▸ Task to complete
Recast every line of text in the listing below as a Markdown table with the columns "Row" and "Line", numbering the rows in order and skipping blank lines. Leave the pictures out of the table.
*** Begin section ***
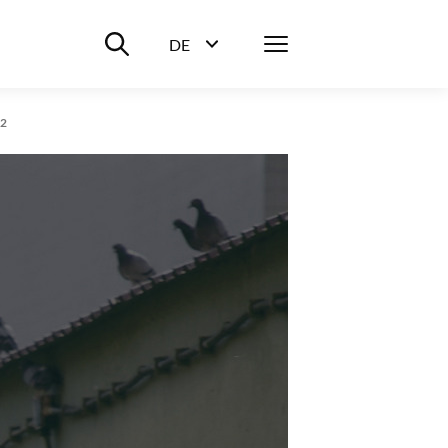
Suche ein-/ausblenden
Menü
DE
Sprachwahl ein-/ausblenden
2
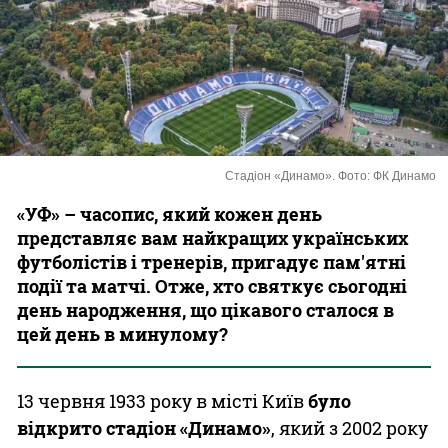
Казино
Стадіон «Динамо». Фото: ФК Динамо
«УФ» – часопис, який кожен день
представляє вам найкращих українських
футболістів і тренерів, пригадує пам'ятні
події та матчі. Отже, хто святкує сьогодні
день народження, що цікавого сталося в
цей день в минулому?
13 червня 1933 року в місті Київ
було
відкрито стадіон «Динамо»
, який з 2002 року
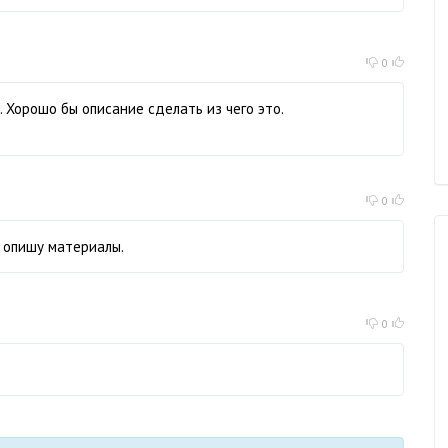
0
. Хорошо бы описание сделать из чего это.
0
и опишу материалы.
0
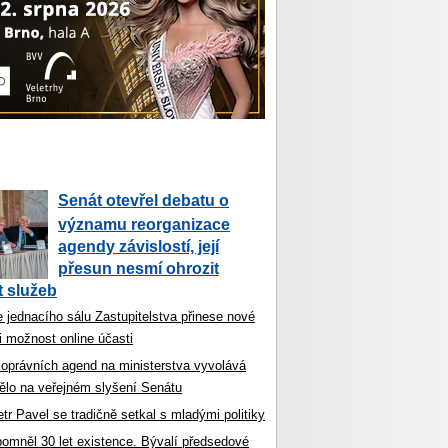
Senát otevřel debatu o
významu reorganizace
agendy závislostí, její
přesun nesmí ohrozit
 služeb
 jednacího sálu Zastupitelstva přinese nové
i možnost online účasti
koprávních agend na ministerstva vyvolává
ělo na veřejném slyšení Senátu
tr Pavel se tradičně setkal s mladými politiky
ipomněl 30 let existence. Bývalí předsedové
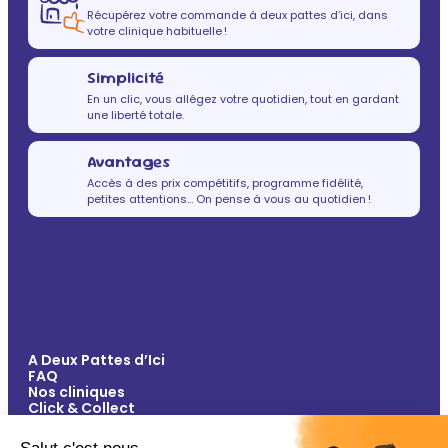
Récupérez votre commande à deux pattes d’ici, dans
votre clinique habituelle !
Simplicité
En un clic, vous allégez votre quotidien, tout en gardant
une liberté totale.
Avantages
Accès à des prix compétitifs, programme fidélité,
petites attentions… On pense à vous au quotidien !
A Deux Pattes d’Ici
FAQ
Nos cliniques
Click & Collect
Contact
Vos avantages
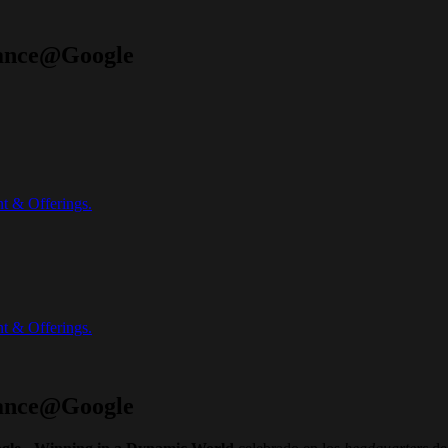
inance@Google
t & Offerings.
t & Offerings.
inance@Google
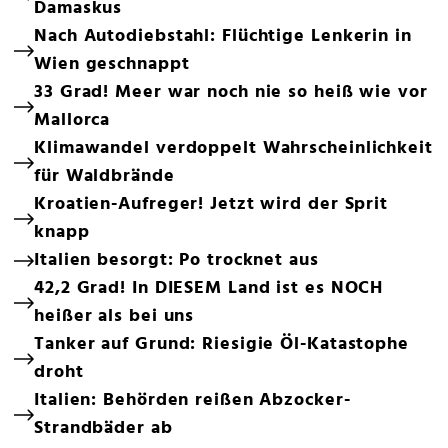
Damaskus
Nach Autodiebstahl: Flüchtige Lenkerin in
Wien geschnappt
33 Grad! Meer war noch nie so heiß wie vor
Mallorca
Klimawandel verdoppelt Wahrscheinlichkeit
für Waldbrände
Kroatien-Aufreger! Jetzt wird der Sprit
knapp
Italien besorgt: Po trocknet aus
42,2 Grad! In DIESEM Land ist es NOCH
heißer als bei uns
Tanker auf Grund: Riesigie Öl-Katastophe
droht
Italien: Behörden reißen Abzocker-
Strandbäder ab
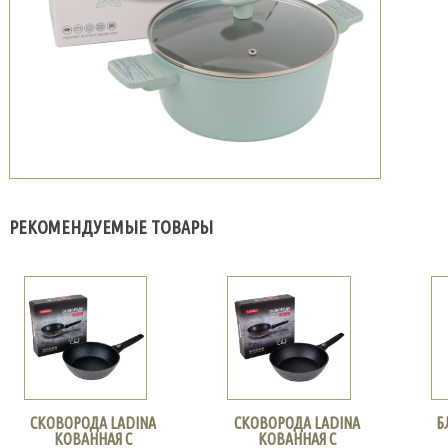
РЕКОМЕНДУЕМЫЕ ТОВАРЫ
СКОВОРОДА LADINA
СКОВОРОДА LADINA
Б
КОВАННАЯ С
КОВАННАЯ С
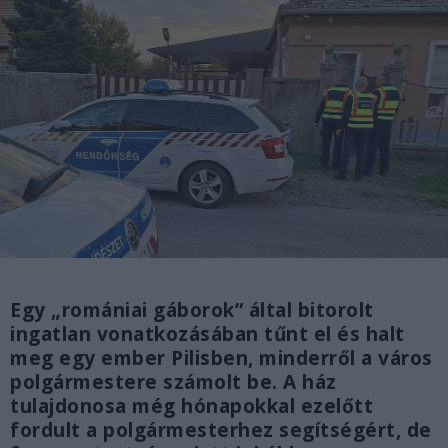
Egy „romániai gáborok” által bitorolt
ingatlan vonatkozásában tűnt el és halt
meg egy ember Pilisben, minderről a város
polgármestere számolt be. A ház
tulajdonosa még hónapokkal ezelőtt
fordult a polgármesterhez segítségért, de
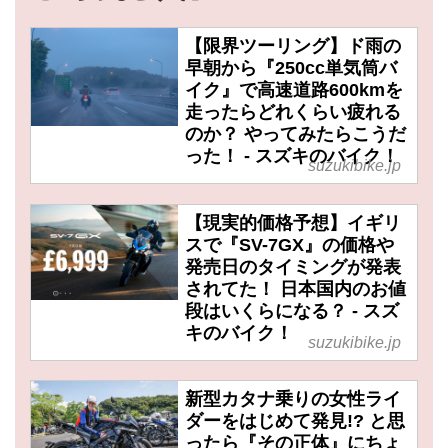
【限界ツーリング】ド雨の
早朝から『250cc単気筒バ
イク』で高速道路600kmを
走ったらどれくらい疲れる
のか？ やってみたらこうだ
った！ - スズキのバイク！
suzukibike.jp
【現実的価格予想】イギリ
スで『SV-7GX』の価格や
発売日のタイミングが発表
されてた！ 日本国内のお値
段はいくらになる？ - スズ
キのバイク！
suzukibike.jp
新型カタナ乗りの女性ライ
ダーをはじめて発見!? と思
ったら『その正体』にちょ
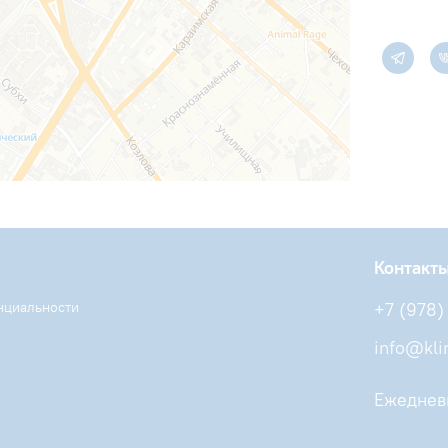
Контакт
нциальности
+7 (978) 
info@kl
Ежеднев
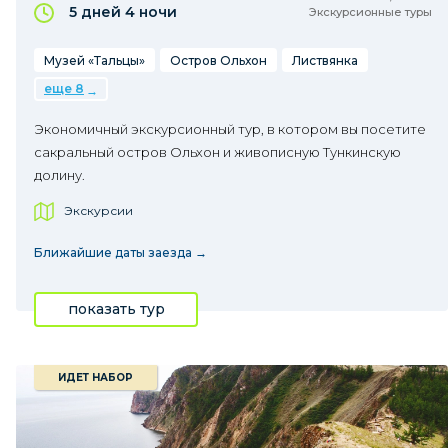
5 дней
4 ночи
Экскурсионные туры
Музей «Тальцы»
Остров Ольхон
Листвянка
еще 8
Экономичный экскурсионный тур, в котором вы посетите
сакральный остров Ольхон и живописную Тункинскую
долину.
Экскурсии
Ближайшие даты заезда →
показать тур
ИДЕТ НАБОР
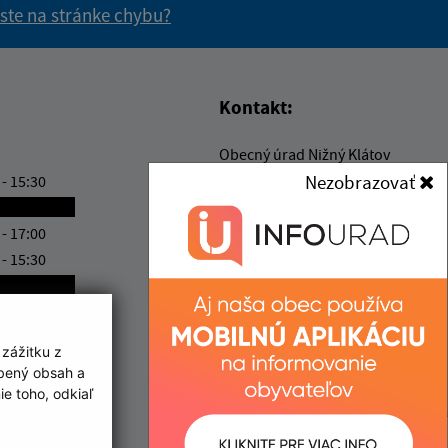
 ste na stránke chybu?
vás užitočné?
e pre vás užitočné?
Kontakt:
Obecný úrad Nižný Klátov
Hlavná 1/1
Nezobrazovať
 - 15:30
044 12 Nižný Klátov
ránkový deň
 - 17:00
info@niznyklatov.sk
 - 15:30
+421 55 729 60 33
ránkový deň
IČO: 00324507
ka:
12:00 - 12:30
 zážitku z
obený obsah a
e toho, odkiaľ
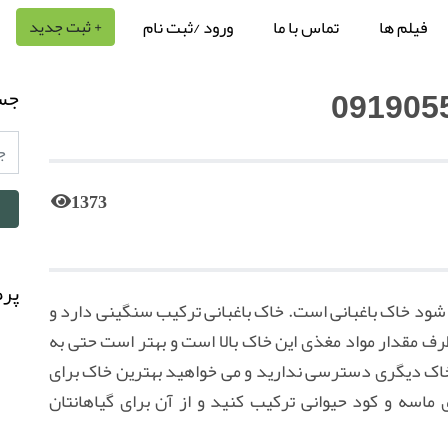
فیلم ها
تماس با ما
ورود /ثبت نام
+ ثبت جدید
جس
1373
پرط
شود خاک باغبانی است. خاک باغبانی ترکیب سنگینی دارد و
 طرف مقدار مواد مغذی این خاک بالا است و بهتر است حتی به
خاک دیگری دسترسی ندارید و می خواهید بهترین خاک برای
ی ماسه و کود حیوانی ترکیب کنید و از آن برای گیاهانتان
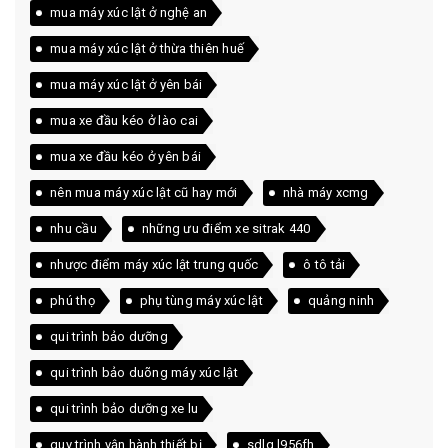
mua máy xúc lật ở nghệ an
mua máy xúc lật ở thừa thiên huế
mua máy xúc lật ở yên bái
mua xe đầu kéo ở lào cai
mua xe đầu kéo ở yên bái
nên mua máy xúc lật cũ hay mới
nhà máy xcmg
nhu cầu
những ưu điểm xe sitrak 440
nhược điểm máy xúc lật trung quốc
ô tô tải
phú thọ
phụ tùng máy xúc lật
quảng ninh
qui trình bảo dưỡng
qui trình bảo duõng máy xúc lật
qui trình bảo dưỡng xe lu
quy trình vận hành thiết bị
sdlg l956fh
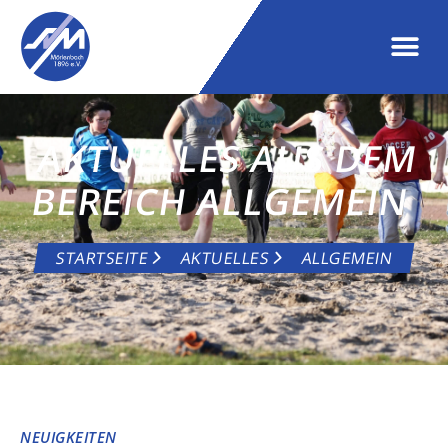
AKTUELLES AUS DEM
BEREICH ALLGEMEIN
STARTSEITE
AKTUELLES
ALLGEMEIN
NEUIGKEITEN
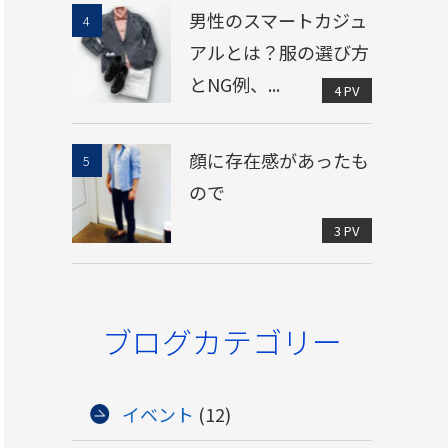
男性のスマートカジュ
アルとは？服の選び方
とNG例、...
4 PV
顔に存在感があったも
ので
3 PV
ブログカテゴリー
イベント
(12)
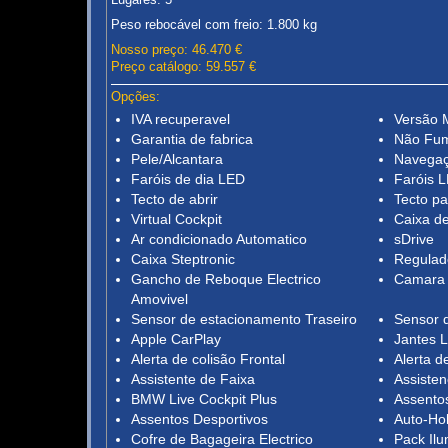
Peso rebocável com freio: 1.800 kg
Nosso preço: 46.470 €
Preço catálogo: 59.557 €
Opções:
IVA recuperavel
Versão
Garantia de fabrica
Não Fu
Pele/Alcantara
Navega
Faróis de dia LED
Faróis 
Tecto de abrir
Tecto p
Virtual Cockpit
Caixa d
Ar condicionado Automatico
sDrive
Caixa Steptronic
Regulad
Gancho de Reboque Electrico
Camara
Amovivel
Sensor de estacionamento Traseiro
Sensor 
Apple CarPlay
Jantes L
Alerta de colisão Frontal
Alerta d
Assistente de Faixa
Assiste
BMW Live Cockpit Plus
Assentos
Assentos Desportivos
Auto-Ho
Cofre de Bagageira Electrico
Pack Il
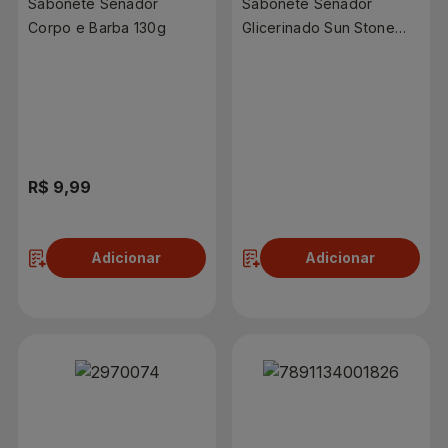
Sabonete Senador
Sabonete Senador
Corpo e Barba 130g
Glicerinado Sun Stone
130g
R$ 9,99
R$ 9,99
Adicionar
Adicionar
*** End section ***
▸ Result of this task
| Row | Line |
|---|---|
| 1 | Suche ein-/ausblenden |
| 2 | Menü |
| 3 | DE |
| 4 | Sprachwahl ein-/ausblenden |
| 5 | 2 |
| 6 | Казино |
| 7 | Стадіон «Динамо». Фото: ФК Динамо |
| 8 | «УФ» – часопис, який кожен день |
| 9 | представляє вам найкращих українських |
| 10 | футболістів і тренерів, пригадує пам'ятні |
| 11 | події та матчі. Отже, хто святкує сьогодні |
| 12 | день народження, що цікавого сталося в |
| 13 | цей день в минулому? |
| 14 | 13 червня 1933 року в місті Київ |
| 15 | було |
| 16 | відкрито стадіон «Динамо» |
| 17 | , який з 2002 року |
| 18 | 0 |
| 19 | . Хорошо бы описание сделать из чего это. |
| 20 | 0 |
| 21 | и опишу материалы. |
| 22 | 0 |
| 23 | Senát otevřel debatu o |
| 24 | významu reorganizace |
| 25 | agendy závislostí, její |
| 26 | přesun nesmí ohrozit |
| 27 |  služeb |
| 28 |  jednacího sálu Zastupitelstva přinese nové |
| 29 | i možnost online účasti |
| 30 | koprávních agend na ministerstva vyvolává |
| 31 | ělo na veřejném slyšení Senátu |
| 32 | tr Pavel se tradičně setkal s mladými politiky |
| 33 | ipomněl 30 let existence. Bývalí předsedové |
| 34 | Récupérez votre commande à deux pattes d’ici, dans |
| 35 | votre clinique habituelle ! |
| 36 | Simplicité |
| 37 | En un clic, vous allégez votre quotidien, tout en gardant |
| 38 | une liberté totale. |
| 39 | Avantages |
| 40 | Accès à des prix compétitifs, programme fidélité, |
| 41 | petites attentions… On pense à vous au quotidien ! |
| 42 | A Deux Pattes d’Ici |
| 43 | FAQ |
| 44 | Nos cliniques |
| 45 | Click & Collect |
| 46 | Contact |
| 47 | Vos avantages |
| 48 | inance@Google |
| 49 | t & Offerings. |
| 50 | t & Offerings. |
| 51 | inance@Google |
| 52 | Damaskus |
| 53 | Nach Autodiebstahl: Flüchtige Lenkerin in |
| 54 | Wien geschnappt |
| 55 | 33 Grad! Meer war noch nie so heiß wie vor |
| 56 | Mallorca |
| 57 | Klimawandel verdoppelt Wahrscheinlichkeit |
| 58 | für Waldbrände |
| 59 | Kroatien-Aufreger! Jetzt wird der Sprit |
| 60 | knapp |
| 61 | Italien besorgt: Po trocknet aus |
| 62 | 42,2 Grad! In DIESEM Land ist es NOCH |
| 63 | heißer als bei uns |
| 64 | Tanker auf Grund: Riesigie Öl-Katastophe |
| 65 | droht |
| 66 | Italien: Behörden reißen Abzocker- |
| 67 | Strandbäder ab |
| 68 | РЕКОМЕНДУЕМЫЕ ТОВАРЫ |
| 69 | СКОВОРОДА LADINA |
| 70 | СКОВОРОДА LADINA |
| 71 | Б |
| 72 | КОВАННАЯ С |
| 73 | КОВАННАЯ С |
| 74 | Egy „romániai gáborok” által bitorolt |
| 75 | ingatlan vonatkozásában tűnt el és halt |
| 76 | meg egy ember Pilisben, minderről a város |
| 77 | polgármestere számolt be. A ház |
| 78 | tulajdonosa még hónapokkal ezelőtt |
| 79 | fordult a polgármesterhez segítségért, de |
| 80 | 【限界ツーリング】ド雨の |
| 81 | 早朝から『250cc単気筒バ |
| 82 | イク』で高速道路600kmを |
| 83 | 走ったらどれくらい疲れる |
| 84 | のか？ やってみたらこうだ |
| 85 | った！ - スズキのバイク！ |
| 86 | suzukibike.jp |
| 87 | 【現実的価格予想】イギリ |
| 88 | スで『SV-7GX』の価格や |
| 89 | 発売日のタイミングが発表 |
| 90 | されてた！ 日本国内のお値 |
| 91 | 段はいくらになる？ - スズ |
| 92 | キのバイク！ |
| 93 | suzukibike.jp |
| 94 | 新型カタナ乗りの女性ライ |
| 95 | ダーをはじめて発見!? と思 |
| 96 | ったら『その正体』にちょ |
| 97 | Контакт |
| 98 | нциальности |
| 99 | +7 (978)  |
| 100 | info@kl |
| 101 | Ежеднев |
| 102 | 5 дней |
| 103 | 4 ночи |
| 104 | Экскурсионные туры |
| 105 | Музей «Тальцы» |
| 106 | Остров Ольхон |
| 107 | Листвянка |
| 108 | еще 8 |
| 109 | Экономичный экскурсионный тур, в котором вы посетите |
| 110 | сакральный остров Ольхон и живописную Тункинскую |
| 111 | долину. |
| 112 | Экскурсии |
| 113 | Ближайшие даты заезда → |
| 114 | показать тур |
| 115 | ИДЕТ НАБОР |
| 116 |  ste na stránke chybu? |
| 117 | vás užitočné? |
| 118 | e pre vás užitočné? |
| 119 | Kontakt: |
| 120 | Obecný úrad Nižný Klátov |
| 121 | Hlavná 1/1 |
| 122 | Nezobrazovať |
| 123 |  - 15:30 |
| 124 | 044 12 Nižný Klátov |
| 125 | ránkový deň |
| 126 |  - 17:00 |
| 127 | info@niznyklatov.sk |
| 128 |  - 15:30 |
| 129 | +421 55 729 60 33 |
| 130 | ránkový deň |
| 131 | IČO: 00324507 |
| 132 | ka: |
| 133 | 12:00 - 12:30 |
| 134 |  zážitku z |
| 135 | obený obsah a |
| 136 | e toho, odkiaľ |
| 137 | فیلم ها |
| 138 | تماس با ما |
| 139 | ورود /ثبت نام |
| 140 | + ثبت جدید |
| 141 | جس |
| 142 | 1373 |
| 143 | پرط |
| 144 | شود خاک باغبانی است. خاک باغبانی ترکیب سنگینی دارد و |
| 145 |  طرف مقدار مواد مغذی این خاک بالا است و بهتر است حتی به |
| 146 | خاک دیگری دسترسی ندارید و می خواهید بهترین خاک برای |
| 147 | ی ماسه و کود حیوانی ترکیب کنید و از آن برای گیاهانتان |
| 148 | mua máy xúc lật ở nghệ an |
| 149 | mua máy xúc lật ở thừa thiên huế |
| 150 | mua máy xúc lật ở yên bái |
| 151 | mua xe đầu kéo ở lào cai |
| 152 | mua xe đầu kéo ở yên bái |
| 153 | nên mua máy xúc lật cũ hay mới |
| 154 | nhà máy xcmg |
| 155 | nhu cầu |
| 156 | những ưu điểm xe sitrak 440 |
| 157 | nhược điểm máy xúc lật trung quốc |
| 158 | ô tô tải |
| 159 | phú thọ |
| 160 | phụ tùng máy xúc lật |
| 161 | quảng ninh |
| 162 | qui trình bảo dưỡng |
| 163 | qui trình bảo duõng máy xúc lật |
| 164 | qui trình bảo dưỡng xe lu |
| 165 | quy trình vận hành thiết bị |
| 166 | sdlg l956fh |
| 167 | AKTUELLES AUS DEM |
| 168 | BEREICH ALLGEMEIN |
| 169 | STARTSEITE |
| 170 | AKTUELLES |
| 171 | ALLGEMEIN |
| 172 | NEUIGKEITEN |
| 173 | 男性のスマートカジュ |
| 174 | アルとは？服の選び方 |
| 175 | とNG例、... |
| 176 | 4 PV |
| 177 | 顔に存在感があったも |
| 178 | ので |
| 179 | 3 PV |
| 180 | ブログカテゴリー |
| 181 | イベント |
| 182 | (12) |
| 183 | Peso rebocável com freio: 1.800 kg |
| 184 | Nosso preço: 46.470 € |
| 185 | Preço catálogo: 59.557 € |
| 186 | Opções: |
| 187 | IVA recuperavel |
| 188 | Versão |
| 189 | Garantia de fabrica |
| 190 | Não Fu |
| 191 | Pele/Alcantara |
| 192 | Navega |
| 193 | Faróis de dia LED |
| 194 | Faróis  |
| 195 | Tecto de abrir |
| 196 | Tecto p |
| 197 | Virtual Cockpit |
| 198 | Caixa d |
| 199 | Ar condicionado Automatico |
| 200 | sDrive |
| 201 | Caixa Steptronic |
| 202 | Regulad |
| 203 | Gancho de Reboque Electrico |
| 204 | Camara |
| 205 | Amovivel |
| 206 | Sensor de estacionamento Traseiro |
| 207 | Sensor  |
| 208 | Apple CarPlay |
| 209 | Jantes L |
| 210 | Alerta de colisão Frontal |
| 211 | Alerta d |
| 212 | Assistente de Faixa |
| 213 | Assiste |
| 214 | BMW Live Cockpit Plus |
| 215 | Assentos |
| 216 | Assentos Desportivos |
| 217 | Auto-Ho |
| 218 | Cofre de Bagageira Electrico |
| 219 | Pack Il |
| 220 | Sabonete Senador |
| 221 | Sabonete Senador |
| 222 | Corpo e Barba 130g |
| 223 | Glicerinado Sun Stone |
| 224 | 130g |
| 225 | R$ 9,99 |
| 226 | R$ 9,99 |
| 227 | Adicionar |
| 228 | Adicionar |